Molecular insights into the enhanced rate of CO2 absorption to produce bicarbonate in aqueous 2-amino-2-methyl-1-propanol

Abstract

2-Amino-2-methyl-1-propanol (AMP), a sterically hindered amine, exhibits a much higher CO₂ absorption rate relative to tertiary amine diethylethanolamine (DEEA), while both yield bicarbonate as a major product in aqueous solution, despite their similar basicity. We present molecular mechanisms underlying the significant difference of CO₂ absorption rate based on ab initio molecular dynamics simulations combined with metadynamics. Our calculations predict the free energy barrier for base-catalyzed CO₂ hydration to be lower in aqueous AMP compared to DEEA. Further molecular analysis suggests that the difference in free energy barrier is largely attributed to entropic effects associated with reorganization of H₂O molecules adjacent to the basic N site. Stronger hydrogen bonding of H₂O with N of DEEA than AMP, in addition to the presence of bulky ethyl groups, suppresses the thermal rearrangement of adjacent H₂O molecules, thereby leading to lower stability of the transition state involving OH⁻ creation and CO₂ polarization.

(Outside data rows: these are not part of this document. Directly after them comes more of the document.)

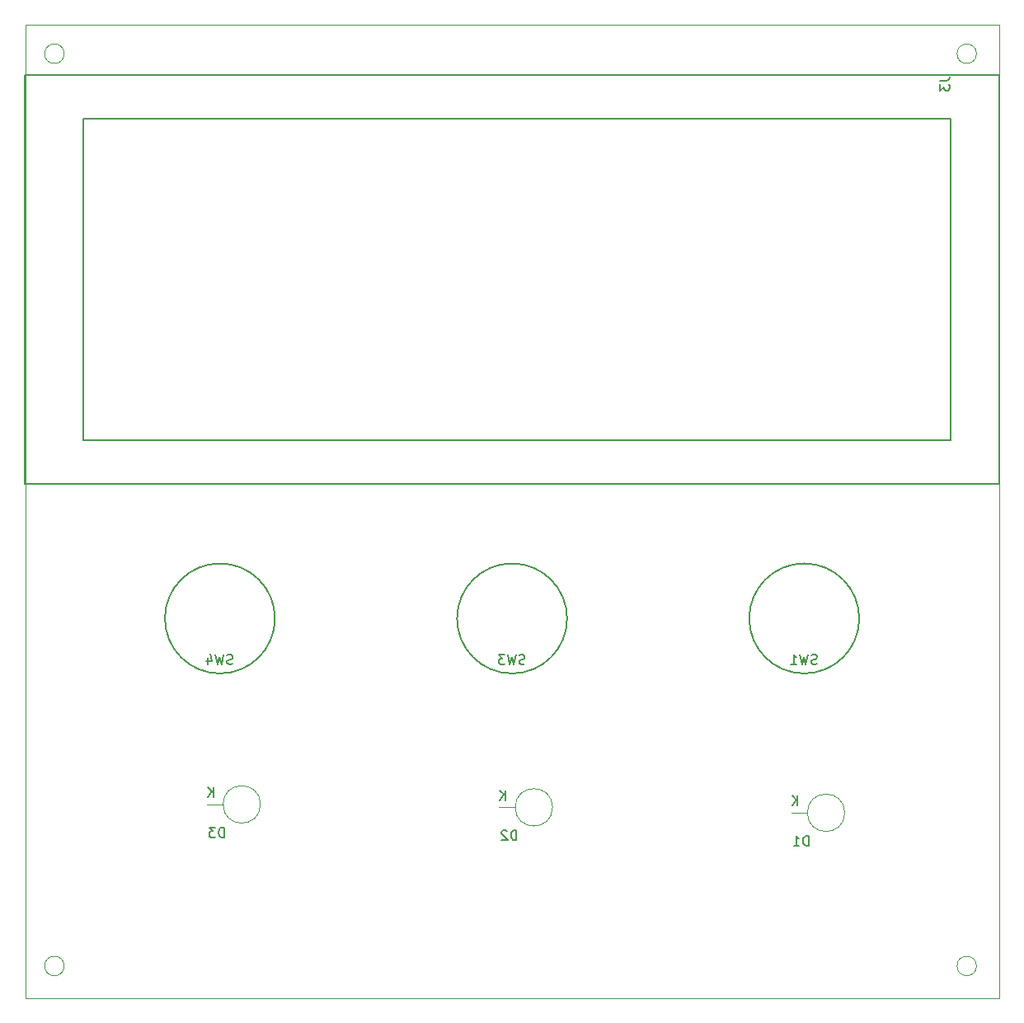
<source format=gbr>
%TF.GenerationSoftware,KiCad,Pcbnew,(5.0.0)*%
%TF.CreationDate,2020-03-24T12:10:01+01:00*%
%TF.ProjectId,Schaltplan_Modul2,536368616C74706C616E5F4D6F64756C,rev?*%
%TF.SameCoordinates,Original*%
%TF.FileFunction,Legend,Bot*%
%TF.FilePolarity,Positive*%
%FSLAX46Y46*%
G04 Gerber Fmt 4.6, Leading zero omitted, Abs format (unit mm)*
G04 Created by KiCad (PCBNEW (5.0.0)) date 03/24/20 12:10:01*
%MOMM*%
%LPD*%
G01*
G04 APERTURE LIST*
%ADD10C,0.100000*%
%ADD11C,0.150000*%
%ADD12C,0.120000*%
G04 APERTURE END LIST*
D10*
X98285000Y-141450000D02*
G75*
G03X98285000Y-141450000I-1000000J0D01*
G01*
X191980000Y-141450000D02*
G75*
G03X191980000Y-141450000I-1000000J0D01*
G01*
X191980000Y-47755000D02*
G75*
G03X191980000Y-47755000I-1000000J0D01*
G01*
X98285000Y-47755000D02*
G75*
G03X98285000Y-47755000I-1000000J0D01*
G01*
X94285000Y-144755000D02*
X194285000Y-144755000D01*
X194285000Y-44755000D02*
X194285000Y-144755000D01*
X94285000Y-144755000D02*
X94285000Y-44755000D01*
X94285000Y-44755000D02*
X194285000Y-44755000D01*
D11*
%TO.C,SW4*%
X119935000Y-105755000D02*
G75*
G03X119935000Y-105755000I-5650000J0D01*
G01*
%TO.C,SW3*%
X149935000Y-105755000D02*
G75*
G03X149935000Y-105755000I-5650000J0D01*
G01*
%TO.C,SW1*%
X179935000Y-105755000D02*
G75*
G03X179935000Y-105755000I-5650000J0D01*
G01*
D12*
%TO.C,D1*%
X174605000Y-125715000D02*
X172945000Y-125715000D01*
X178445000Y-125715000D02*
G75*
G03X178445000Y-125715000I-1920000J0D01*
G01*
%TO.C,D2*%
X144605000Y-125155000D02*
X142945000Y-125155000D01*
X148445000Y-125155000D02*
G75*
G03X148445000Y-125155000I-1920000J0D01*
G01*
%TO.C,D3*%
X114605000Y-124854000D02*
X112945000Y-124854000D01*
X118445000Y-124854000D02*
G75*
G03X118445000Y-124854000I-1920000J0D01*
G01*
D11*
%TO.C,J3*%
X189279877Y-87414071D02*
X189279877Y-54414071D01*
X100279877Y-87414071D02*
X189279877Y-87414071D01*
X100279877Y-54414071D02*
X189279877Y-54414071D01*
X100279877Y-54414071D02*
X100279877Y-87414071D01*
X94279877Y-49914071D02*
X194279877Y-49914071D01*
X194279877Y-91914071D02*
X194279877Y-49914071D01*
X94279877Y-91914071D02*
X194279877Y-91914071D01*
X94279877Y-49914071D02*
X94279877Y-91914071D01*
%TD*%
%TO.C,SW4*%
X115588333Y-110419761D02*
X115445476Y-110467380D01*
X115207380Y-110467380D01*
X115112142Y-110419761D01*
X115064523Y-110372142D01*
X115016904Y-110276904D01*
X115016904Y-110181666D01*
X115064523Y-110086428D01*
X115112142Y-110038809D01*
X115207380Y-109991190D01*
X115397857Y-109943571D01*
X115493095Y-109895952D01*
X115540714Y-109848333D01*
X115588333Y-109753095D01*
X115588333Y-109657857D01*
X115540714Y-109562619D01*
X115493095Y-109515000D01*
X115397857Y-109467380D01*
X115159761Y-109467380D01*
X115016904Y-109515000D01*
X114683571Y-109467380D02*
X114445476Y-110467380D01*
X114255000Y-109753095D01*
X114064523Y-110467380D01*
X113826428Y-109467380D01*
X113016904Y-109800714D02*
X113016904Y-110467380D01*
X113255000Y-109419761D02*
X113493095Y-110134047D01*
X112874047Y-110134047D01*
%TO.C,SW3*%
X145588333Y-110419761D02*
X145445476Y-110467380D01*
X145207380Y-110467380D01*
X145112142Y-110419761D01*
X145064523Y-110372142D01*
X145016904Y-110276904D01*
X145016904Y-110181666D01*
X145064523Y-110086428D01*
X145112142Y-110038809D01*
X145207380Y-109991190D01*
X145397857Y-109943571D01*
X145493095Y-109895952D01*
X145540714Y-109848333D01*
X145588333Y-109753095D01*
X145588333Y-109657857D01*
X145540714Y-109562619D01*
X145493095Y-109515000D01*
X145397857Y-109467380D01*
X145159761Y-109467380D01*
X145016904Y-109515000D01*
X144683571Y-109467380D02*
X144445476Y-110467380D01*
X144255000Y-109753095D01*
X144064523Y-110467380D01*
X143826428Y-109467380D01*
X143540714Y-109467380D02*
X142921666Y-109467380D01*
X143255000Y-109848333D01*
X143112142Y-109848333D01*
X143016904Y-109895952D01*
X142969285Y-109943571D01*
X142921666Y-110038809D01*
X142921666Y-110276904D01*
X142969285Y-110372142D01*
X143016904Y-110419761D01*
X143112142Y-110467380D01*
X143397857Y-110467380D01*
X143493095Y-110419761D01*
X143540714Y-110372142D01*
%TO.C,SW1*%
X175588333Y-110419761D02*
X175445476Y-110467380D01*
X175207380Y-110467380D01*
X175112142Y-110419761D01*
X175064523Y-110372142D01*
X175016904Y-110276904D01*
X175016904Y-110181666D01*
X175064523Y-110086428D01*
X175112142Y-110038809D01*
X175207380Y-109991190D01*
X175397857Y-109943571D01*
X175493095Y-109895952D01*
X175540714Y-109848333D01*
X175588333Y-109753095D01*
X175588333Y-109657857D01*
X175540714Y-109562619D01*
X175493095Y-109515000D01*
X175397857Y-109467380D01*
X175159761Y-109467380D01*
X175016904Y-109515000D01*
X174683571Y-109467380D02*
X174445476Y-110467380D01*
X174255000Y-109753095D01*
X174064523Y-110467380D01*
X173826428Y-109467380D01*
X172921666Y-110467380D02*
X173493095Y-110467380D01*
X173207380Y-110467380D02*
X173207380Y-109467380D01*
X173302619Y-109610238D01*
X173397857Y-109705476D01*
X173493095Y-109753095D01*
%TO.C,D1*%
X174723095Y-129087380D02*
X174723095Y-128087380D01*
X174485000Y-128087380D01*
X174342142Y-128135000D01*
X174246904Y-128230238D01*
X174199285Y-128325476D01*
X174151666Y-128515952D01*
X174151666Y-128658809D01*
X174199285Y-128849285D01*
X174246904Y-128944523D01*
X174342142Y-129039761D01*
X174485000Y-129087380D01*
X174723095Y-129087380D01*
X173199285Y-129087380D02*
X173770714Y-129087380D01*
X173485000Y-129087380D02*
X173485000Y-128087380D01*
X173580238Y-128230238D01*
X173675476Y-128325476D01*
X173770714Y-128373095D01*
X173606904Y-124967380D02*
X173606904Y-123967380D01*
X173035476Y-124967380D02*
X173464047Y-124395952D01*
X173035476Y-123967380D02*
X173606904Y-124538809D01*
%TO.C,D2*%
X144723095Y-128527380D02*
X144723095Y-127527380D01*
X144485000Y-127527380D01*
X144342142Y-127575000D01*
X144246904Y-127670238D01*
X144199285Y-127765476D01*
X144151666Y-127955952D01*
X144151666Y-128098809D01*
X144199285Y-128289285D01*
X144246904Y-128384523D01*
X144342142Y-128479761D01*
X144485000Y-128527380D01*
X144723095Y-128527380D01*
X143770714Y-127622619D02*
X143723095Y-127575000D01*
X143627857Y-127527380D01*
X143389761Y-127527380D01*
X143294523Y-127575000D01*
X143246904Y-127622619D01*
X143199285Y-127717857D01*
X143199285Y-127813095D01*
X143246904Y-127955952D01*
X143818333Y-128527380D01*
X143199285Y-128527380D01*
X143606904Y-124407380D02*
X143606904Y-123407380D01*
X143035476Y-124407380D02*
X143464047Y-123835952D01*
X143035476Y-123407380D02*
X143606904Y-123978809D01*
%TO.C,D3*%
X114723095Y-128226380D02*
X114723095Y-127226380D01*
X114485000Y-127226380D01*
X114342142Y-127274000D01*
X114246904Y-127369238D01*
X114199285Y-127464476D01*
X114151666Y-127654952D01*
X114151666Y-127797809D01*
X114199285Y-127988285D01*
X114246904Y-128083523D01*
X114342142Y-128178761D01*
X114485000Y-128226380D01*
X114723095Y-128226380D01*
X113818333Y-127226380D02*
X113199285Y-127226380D01*
X113532619Y-127607333D01*
X113389761Y-127607333D01*
X113294523Y-127654952D01*
X113246904Y-127702571D01*
X113199285Y-127797809D01*
X113199285Y-128035904D01*
X113246904Y-128131142D01*
X113294523Y-128178761D01*
X113389761Y-128226380D01*
X113675476Y-128226380D01*
X113770714Y-128178761D01*
X113818333Y-128131142D01*
X113606904Y-124106380D02*
X113606904Y-123106380D01*
X113035476Y-124106380D02*
X113464047Y-123534952D01*
X113035476Y-123106380D02*
X113606904Y-123677809D01*
%TO.C,J3*%
X188225380Y-50517666D02*
X188939666Y-50517666D01*
X189082523Y-50470047D01*
X189177761Y-50374809D01*
X189225380Y-50231952D01*
X189225380Y-50136714D01*
X188225380Y-50898619D02*
X188225380Y-51517666D01*
X188606333Y-51184333D01*
X188606333Y-51327190D01*
X188653952Y-51422428D01*
X188701571Y-51470047D01*
X188796809Y-51517666D01*
X189034904Y-51517666D01*
X189130142Y-51470047D01*
X189177761Y-51422428D01*
X189225380Y-51327190D01*
X189225380Y-51041476D01*
X189177761Y-50946238D01*
X189130142Y-50898619D01*
%TD*%
M02*

</source>
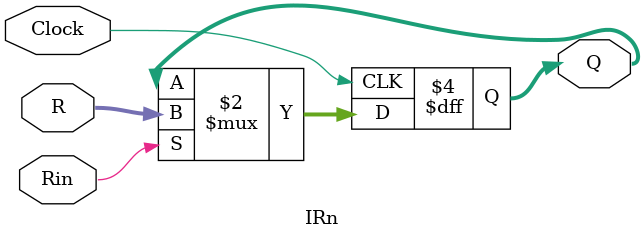
<source format=v>
module IRn(R, Rin, Clock, Q);
	parameter n = 10;
	input [n-1:0] R;	
	input Rin, Clock;
	output [n-1:0] Q;
	reg [n-1:0] Q;
	
	always @(posedge Clock)
		if (Rin)
			Q <= R;
endmodule
</source>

Moreover, the hindered reorganization of adjacent H₂O molecules is found to facilitate migration of OH⁻ (created via proton abstraction by DEEA) away from the N site while suppressing CO₂ approach. This leads us to speculate that catalyzed CO₂ hydration in aqueous DEEA may involve OH⁻ migration through multiple hydrogen-bonded H₂O molecules prior to reaction with CO₂, whereas in aqueous AMP it seems to preferentially follow the one H₂O-mediated mechanism. This study highlights the importance of entropic effects in determining both mechanisms and rates of CO₂ absorption into aqueous sterically hindered amines.